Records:
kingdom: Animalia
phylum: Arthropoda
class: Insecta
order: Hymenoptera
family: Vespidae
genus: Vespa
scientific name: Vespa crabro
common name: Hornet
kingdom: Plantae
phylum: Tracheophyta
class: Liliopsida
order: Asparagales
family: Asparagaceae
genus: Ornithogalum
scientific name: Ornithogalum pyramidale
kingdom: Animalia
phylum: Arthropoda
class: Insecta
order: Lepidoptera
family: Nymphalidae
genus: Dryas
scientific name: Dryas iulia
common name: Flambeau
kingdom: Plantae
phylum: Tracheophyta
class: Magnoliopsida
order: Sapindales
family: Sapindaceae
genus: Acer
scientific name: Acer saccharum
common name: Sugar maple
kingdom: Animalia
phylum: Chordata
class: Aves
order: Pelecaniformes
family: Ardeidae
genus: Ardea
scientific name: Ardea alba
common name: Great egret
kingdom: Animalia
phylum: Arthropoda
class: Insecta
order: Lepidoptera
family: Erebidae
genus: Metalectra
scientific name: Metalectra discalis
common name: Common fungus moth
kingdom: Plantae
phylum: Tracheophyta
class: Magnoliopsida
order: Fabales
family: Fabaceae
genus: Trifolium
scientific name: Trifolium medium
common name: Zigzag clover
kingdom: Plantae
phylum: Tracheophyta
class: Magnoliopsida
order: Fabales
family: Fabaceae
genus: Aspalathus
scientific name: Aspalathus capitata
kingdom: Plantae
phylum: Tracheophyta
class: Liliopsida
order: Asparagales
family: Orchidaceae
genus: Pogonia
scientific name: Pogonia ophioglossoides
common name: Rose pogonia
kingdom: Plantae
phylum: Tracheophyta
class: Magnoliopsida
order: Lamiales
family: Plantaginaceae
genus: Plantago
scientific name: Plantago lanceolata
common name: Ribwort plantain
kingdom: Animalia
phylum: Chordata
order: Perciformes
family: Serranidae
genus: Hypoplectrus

_INSTRUCTIONS TO FOLLOW_.
Can you reproduce every line of the listing above, word for word and in the same order?

_FULL ANSWER_.
kingdom: Animalia
phylum: Arthropoda
class: Insecta
order: Hymenoptera
family: Vespidae
genus: Vespa
scientific name: Vespa crabro
common name: Hornet
kingdom: Plantae
phylum: Tracheophyta
class: Liliopsida
order: Asparagales
family: Asparagaceae
genus: Ornithogalum
scientific name: Ornithogalum pyramidale
kingdom: Animalia
phylum: Arthropoda
class: Insecta
order: Lepidoptera
family: Nymphalidae
genus: Dryas
scientific name: Dryas iulia
common name: Flambeau
kingdom: Plantae
phylum: Tracheophyta
class: Magnoliopsida
order: Sapindales
family: Sapindaceae
genus: Acer
scientific name: Acer saccharum
common name: Sugar maple
kingdom: Animalia
phylum: Chordata
class: Aves
order: Pelecaniformes
family: Ardeidae
genus: Ardea
scientific name: Ardea alba
common name: Great egret
kingdom: Animalia
phylum: Arthropoda
class: Insecta
order: Lepidoptera
family: Erebidae
genus: Metalectra
scientific name: Metalectra discalis
common name: Common fungus moth
kingdom: Plantae
phylum: Tracheophyta
class: Magnoliopsida
order: Fabales
family: Fabaceae
genus: Trifolium
scientific name: Trifolium medium
common name: Zigzag clover
kingdom: Plantae
phylum: Tracheophyta
class: Magnoliopsida
order: Fabales
family: Fabaceae
genus: Aspalathus
scientific name: Aspalathus capitata
kingdom: Plantae
phylum: Tracheophyta
class: Liliopsida
order: Asparagales
family: Orchidaceae
genus: Pogonia
scientific name: Pogonia ophioglossoides
common name: Rose pogonia
kingdom: Plantae
phylum: Tracheophyta
class: Magnoliopsida
order: Lamiales
family: Plantaginaceae
genus: Plantago
scientific name: Plantago lanceolata
common name: Ribwort plantain
kingdom: Animalia
phylum: Chordata
order: Perciformes
family: Serranidae
genus: Hypoplectrus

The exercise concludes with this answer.